Dashi is to Japanese cuisine what chicken stock is to French cuisine. It is clearer and thinner than stocks used in Western cuisines, with a distinct saltiness and umami-rich, flavour of the sea which underpin a lot of the country's national dishes. Dashi can be made fresh, but instant granules are a key ingredient in the Japanese cook's arsenal, as the stock is often used as the base of soups or dipping sauces.
Traditionally, families made their own dashi at home. To do this, a big pan of water is brought to the boil. Dried kombu seaweed, and dried bonito (fish) flakes are then steeped in the gently simmering water, and strained.

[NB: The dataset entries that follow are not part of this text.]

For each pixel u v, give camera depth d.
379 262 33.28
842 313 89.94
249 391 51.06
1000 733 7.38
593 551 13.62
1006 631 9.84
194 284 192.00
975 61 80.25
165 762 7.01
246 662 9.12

As with tea leaves, the dried seaweed and fish flakes can be reused — but will create a weaker 'brew'. The stronger, first-brew dashi is known as ichiban dashi, and the second, weaker brew is called niban dashi.
The downfalls when it comes to making dashi from scratch are the cost of bonito flakes and the time investment means that it's often cheaper and more efficient to use instant dashi granules. Instant dashi is often sold in 5g sachets, which can be torn open and stirred into hot water - as with powdered stock. The granules can also be bought in larger pots, and occasionally in pre-mixed sachets of liquid stock. These can be found in some large supermarkets, as well as Japanese speciality food shops.

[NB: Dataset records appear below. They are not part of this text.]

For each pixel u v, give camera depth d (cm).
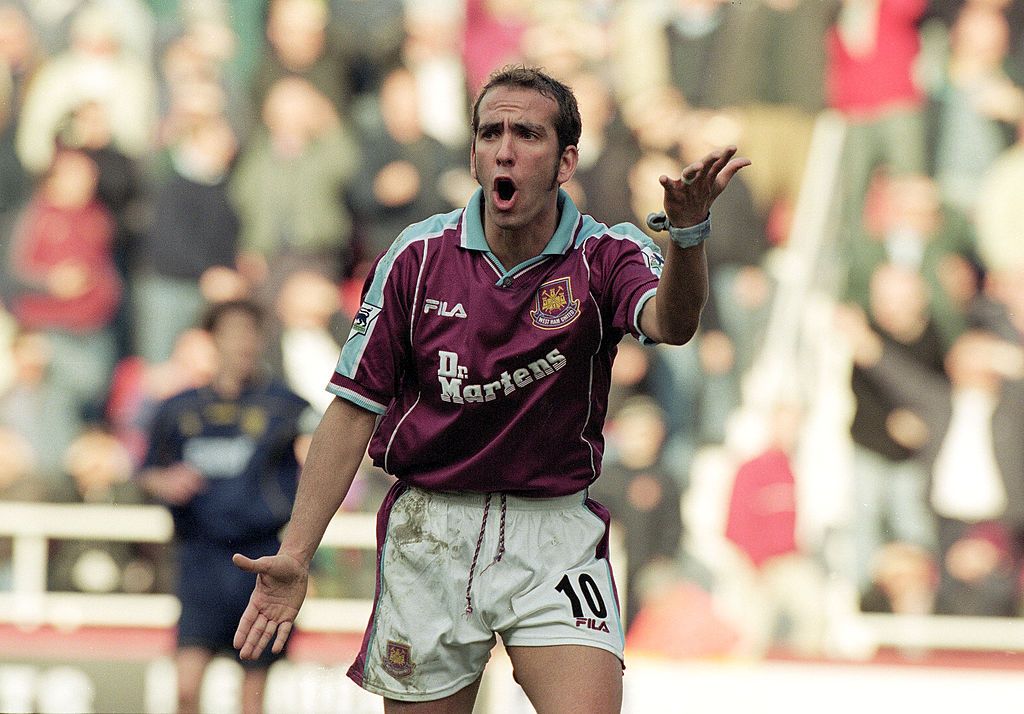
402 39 3056
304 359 2927
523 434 1119
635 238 1115
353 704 2470
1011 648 2794
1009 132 3100
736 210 3042
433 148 3022
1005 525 2891
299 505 1121
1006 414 2928
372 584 2845
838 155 3086
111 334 2962
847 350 2994
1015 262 3025
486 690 2506
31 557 2814
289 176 2988
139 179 3022
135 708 2597
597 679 1105
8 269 2959
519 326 1096
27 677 2595
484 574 1140
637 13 3097
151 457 2133
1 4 3064
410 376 1140
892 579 2859
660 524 2781
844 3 3114
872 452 2941
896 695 2692
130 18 3083
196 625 2105
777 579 2792
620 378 2883
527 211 1080
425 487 1155
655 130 3036
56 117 3019
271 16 3048
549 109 1084
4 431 2889
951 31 3131
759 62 3088
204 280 2952
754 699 2692
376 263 1141
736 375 2962
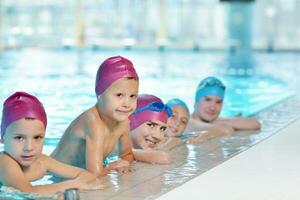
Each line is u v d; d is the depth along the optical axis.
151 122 5.02
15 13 22.89
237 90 10.82
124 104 4.25
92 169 4.23
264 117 6.97
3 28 22.50
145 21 23.02
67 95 9.60
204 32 22.80
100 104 4.31
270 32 22.25
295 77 12.98
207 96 6.17
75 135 4.39
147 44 21.56
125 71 4.23
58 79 12.10
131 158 4.71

Dashi is most commonly used as the base of a broth. To do so, add instant granules to a pan of hot water and stir until they have dissolved - as with a stock cube - or fill the pan with hot, homemade dashi. Next, stir in other flavourings like soy, mirin, sake or miso. Finally, cook the more substantial soup ingredients like tofu or vegetables in the flavoured dashi.
Adding a pinch of dashi granules, or a splash of ready-mixed dashi is a way of introducing umami-rich, Japanese flavours to traditional recipes. The technique is used in okonomiyaki or takoyaki batters, and the pre-mixed stock can even be set into a dashi jelly or used in a savoury sorbet.
The bonito fish flavours and umami-rich seaweed makes dashi a natural partner to fish. But dashi is different to a fish stock - while a fish stock echoes fish-flavours, dashi picks out and highlights more subtle sea-salt aspects. Dashi works well with shellfish too, as demonstrated by Simon Hulstone's dashi sorbet with brown crab or the dashi-onion broth which David Everitt-Matthias uses to accompany scallops
When using dashi, it's best to think of it in the context of other Japanese ingredients. Look to soy or miso rather than salt, mirin for sweetness, and everything from wakame to salmon and aubergine, as natural partners.